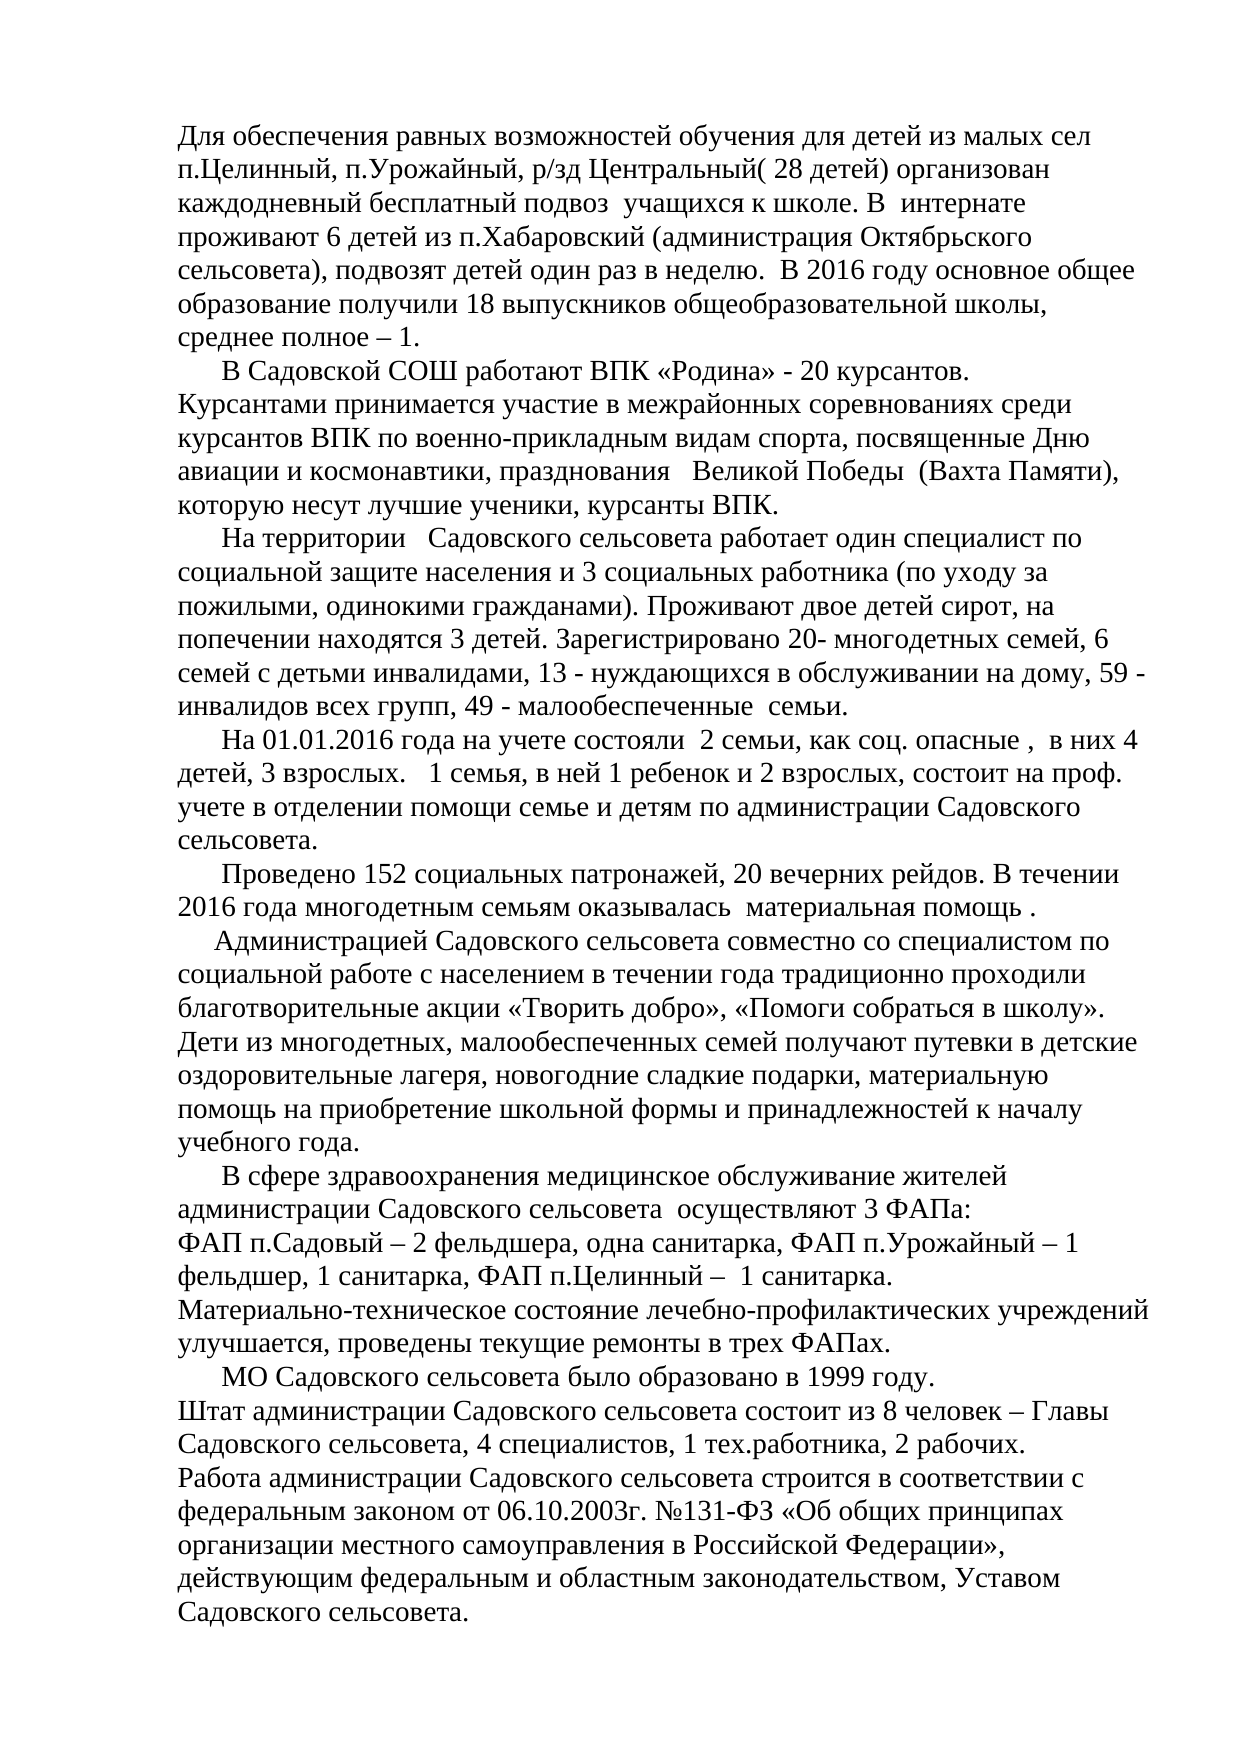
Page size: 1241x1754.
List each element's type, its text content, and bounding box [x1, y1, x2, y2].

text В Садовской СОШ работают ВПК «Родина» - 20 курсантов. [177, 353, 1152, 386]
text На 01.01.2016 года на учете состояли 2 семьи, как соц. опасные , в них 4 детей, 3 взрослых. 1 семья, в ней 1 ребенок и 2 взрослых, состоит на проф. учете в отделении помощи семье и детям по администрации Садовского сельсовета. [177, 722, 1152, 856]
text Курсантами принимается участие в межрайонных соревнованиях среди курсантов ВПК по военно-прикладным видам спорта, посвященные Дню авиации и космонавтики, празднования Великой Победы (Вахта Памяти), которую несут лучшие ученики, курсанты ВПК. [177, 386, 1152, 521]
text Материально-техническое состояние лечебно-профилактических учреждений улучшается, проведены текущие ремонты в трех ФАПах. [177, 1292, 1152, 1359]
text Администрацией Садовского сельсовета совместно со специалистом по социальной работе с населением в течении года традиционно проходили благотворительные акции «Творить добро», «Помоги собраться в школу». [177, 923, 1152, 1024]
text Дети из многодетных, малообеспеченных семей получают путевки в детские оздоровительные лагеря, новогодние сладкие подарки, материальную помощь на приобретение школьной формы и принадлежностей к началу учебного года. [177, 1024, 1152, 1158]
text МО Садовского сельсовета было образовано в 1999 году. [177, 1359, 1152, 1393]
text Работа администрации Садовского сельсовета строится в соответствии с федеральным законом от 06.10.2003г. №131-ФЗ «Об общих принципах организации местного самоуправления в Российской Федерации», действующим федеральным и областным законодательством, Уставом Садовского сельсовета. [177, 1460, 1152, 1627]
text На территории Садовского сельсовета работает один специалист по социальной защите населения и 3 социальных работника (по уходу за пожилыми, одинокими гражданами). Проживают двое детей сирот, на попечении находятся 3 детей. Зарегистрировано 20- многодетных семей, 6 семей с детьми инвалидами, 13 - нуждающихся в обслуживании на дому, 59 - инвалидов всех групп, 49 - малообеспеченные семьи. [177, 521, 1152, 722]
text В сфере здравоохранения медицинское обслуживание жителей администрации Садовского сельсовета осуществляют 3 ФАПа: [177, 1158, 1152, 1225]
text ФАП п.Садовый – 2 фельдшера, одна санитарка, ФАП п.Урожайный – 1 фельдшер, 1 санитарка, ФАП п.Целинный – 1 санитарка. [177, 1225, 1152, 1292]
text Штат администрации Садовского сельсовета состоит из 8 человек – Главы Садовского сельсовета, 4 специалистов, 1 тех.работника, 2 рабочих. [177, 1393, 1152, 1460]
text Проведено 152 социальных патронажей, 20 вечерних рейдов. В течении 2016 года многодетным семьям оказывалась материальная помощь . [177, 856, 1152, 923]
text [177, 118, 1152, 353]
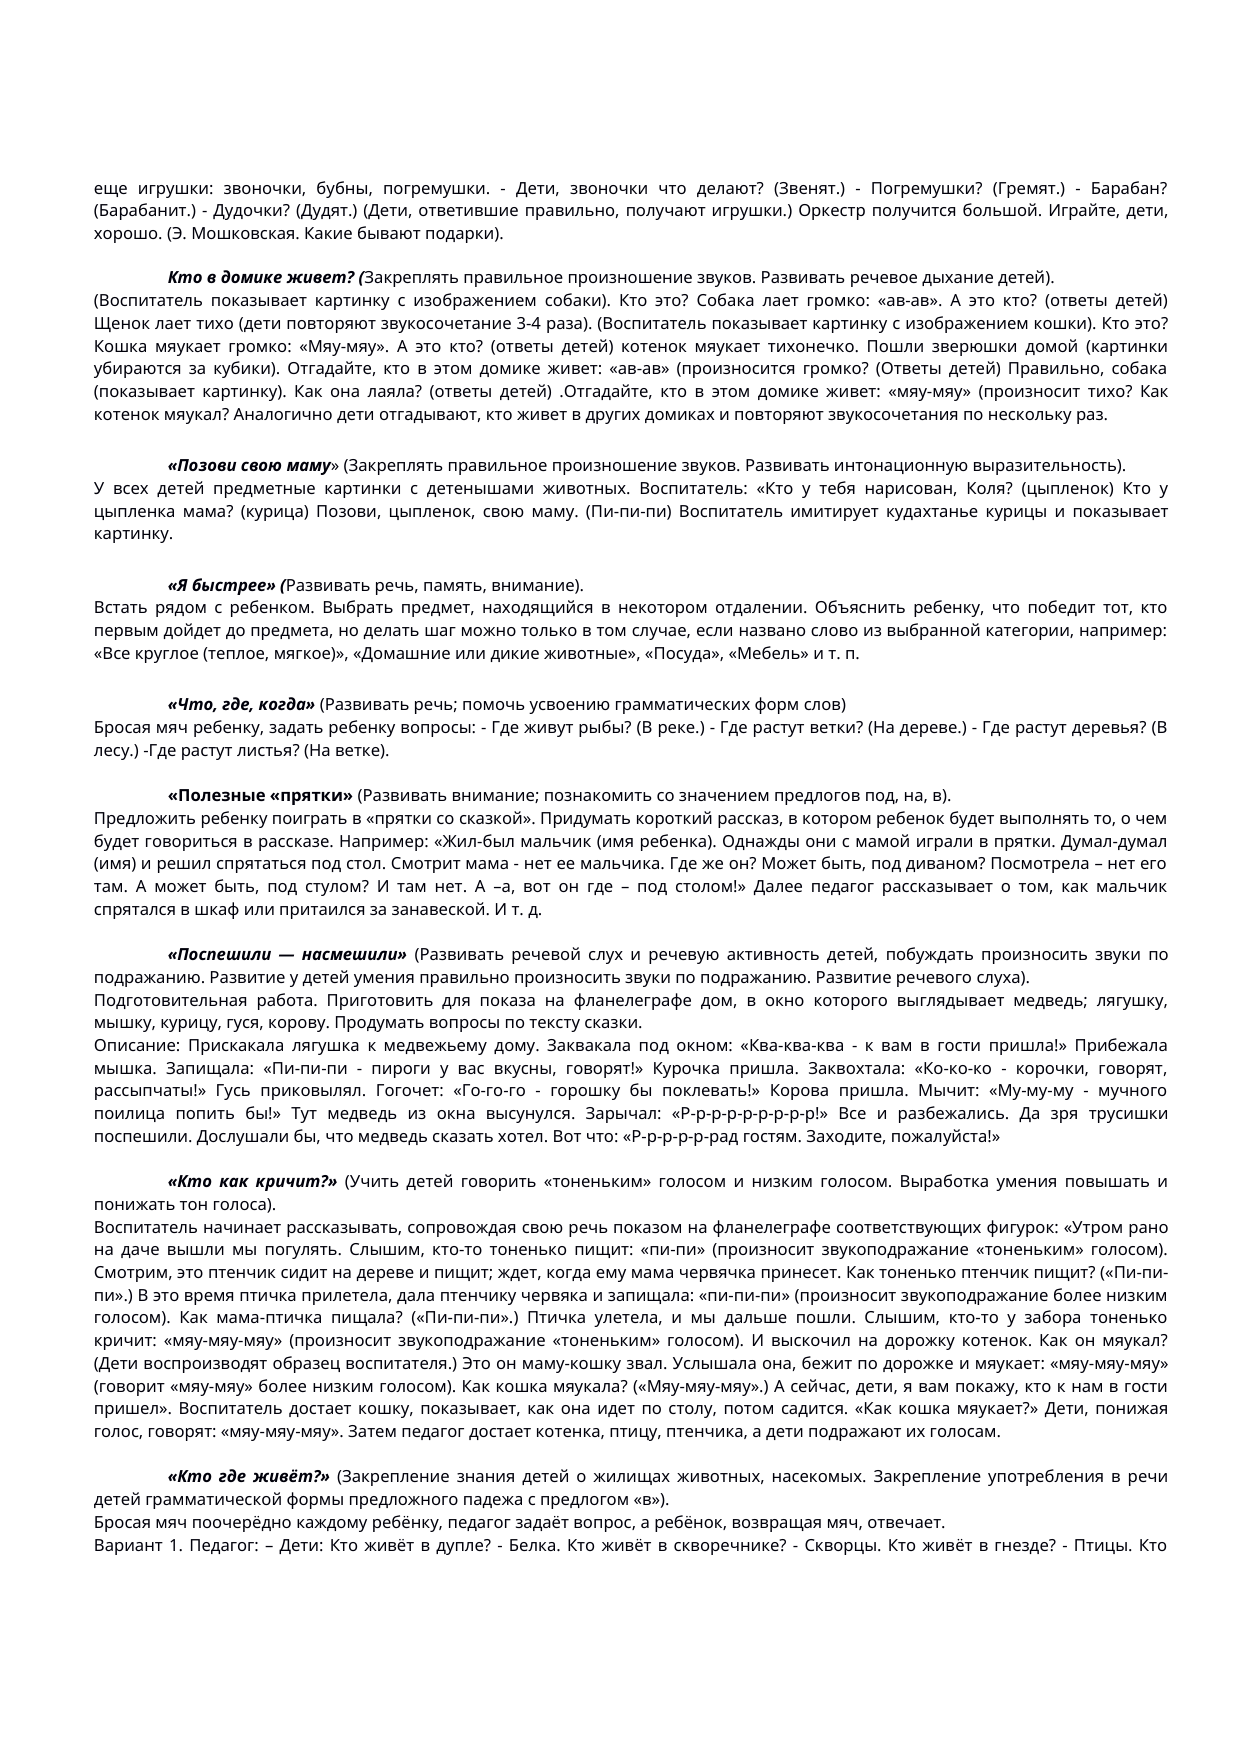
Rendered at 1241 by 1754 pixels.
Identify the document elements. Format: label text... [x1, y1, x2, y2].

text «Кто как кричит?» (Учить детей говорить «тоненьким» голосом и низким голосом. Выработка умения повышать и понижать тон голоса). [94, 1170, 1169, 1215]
┄┄┄┄┄┄┄┄┄┄
EXERCISE DIRECTIONS
The answer must be an exact copy of the records, with no images in it.

OUTPUT BELOW
Page size: 1241x1754.
List each element's type, its text content, and bounding box [x1, y1, x2, y2].

text В Садовской СОШ работают ВПК «Родина» - 20 курсантов. [177, 353, 1152, 386]
text На 01.01.2016 года на учете состояли 2 семьи, как соц. опасные , в них 4 детей, 3 взрослых. 1 семья, в ней 1 ребенок и 2 взрослых, состоит на проф. учете в отделении помощи семье и детям по администрации Садовского сельсовета. [177, 722, 1152, 856]
text Курсантами принимается участие в межрайонных соревнованиях среди курсантов ВПК по военно-прикладным видам спорта, посвященные Дню авиации и космонавтики, празднования Великой Победы (Вахта Памяти), которую несут лучшие ученики, курсанты ВПК. [177, 386, 1152, 521]
text Материально-техническое состояние лечебно-профилактических учреждений улучшается, проведены текущие ремонты в трех ФАПах. [177, 1292, 1152, 1359]
text Администрацией Садовского сельсовета совместно со специалистом по социальной работе с населением в течении года традиционно проходили благотворительные акции «Творить добро», «Помоги собраться в школу». [177, 923, 1152, 1024]
text Дети из многодетных, малообеспеченных семей получают путевки в детские оздоровительные лагеря, новогодние сладкие подарки, материальную помощь на приобретение школьной формы и принадлежностей к началу учебного года. [177, 1024, 1152, 1158]
text МО Садовского сельсовета было образовано в 1999 году. [177, 1359, 1152, 1393]
text Работа администрации Садовского сельсовета строится в соответствии с федеральным законом от 06.10.2003г. №131-ФЗ «Об общих принципах организации местного самоуправления в Российской Федерации», действующим федеральным и областным законодательством, Уставом Садовского сельсовета. [177, 1460, 1152, 1627]
text На территории Садовского сельсовета работает один специалист по социальной защите населения и 3 социальных работника (по уходу за пожилыми, одинокими гражданами). Проживают двое детей сирот, на попечении находятся 3 детей. Зарегистрировано 20- многодетных семей, 6 семей с детьми инвалидами, 13 - нуждающихся в обслуживании на дому, 59 - инвалидов всех групп, 49 - малообеспеченные семьи. [177, 521, 1152, 722]
text В сфере здравоохранения медицинское обслуживание жителей администрации Садовского сельсовета осуществляют 3 ФАПа: [177, 1158, 1152, 1225]
text ФАП п.Садовый – 2 фельдшера, одна санитарка, ФАП п.Урожайный – 1 фельдшер, 1 санитарка, ФАП п.Целинный – 1 санитарка. [177, 1225, 1152, 1292]
text Штат администрации Садовского сельсовета состоит из 8 человек – Главы Садовского сельсовета, 4 специалистов, 1 тех.работника, 2 рабочих. [177, 1393, 1152, 1460]
text Проведено 152 социальных патронажей, 20 вечерних рейдов. В течении 2016 года многодетным семьям оказывалась материальная помощь . [177, 856, 1152, 923]
text [177, 118, 1152, 353]
Rendered at 1241 by 1754 pixels.
Identify the document elements. Format: label text... [x1, y1, x2, y2].

text «Кто как кричит?» (Учить детей говорить «тоненьким» голосом и низким голосом. Выработка умения повышать и понижать тон голоса). [94, 1170, 1169, 1215]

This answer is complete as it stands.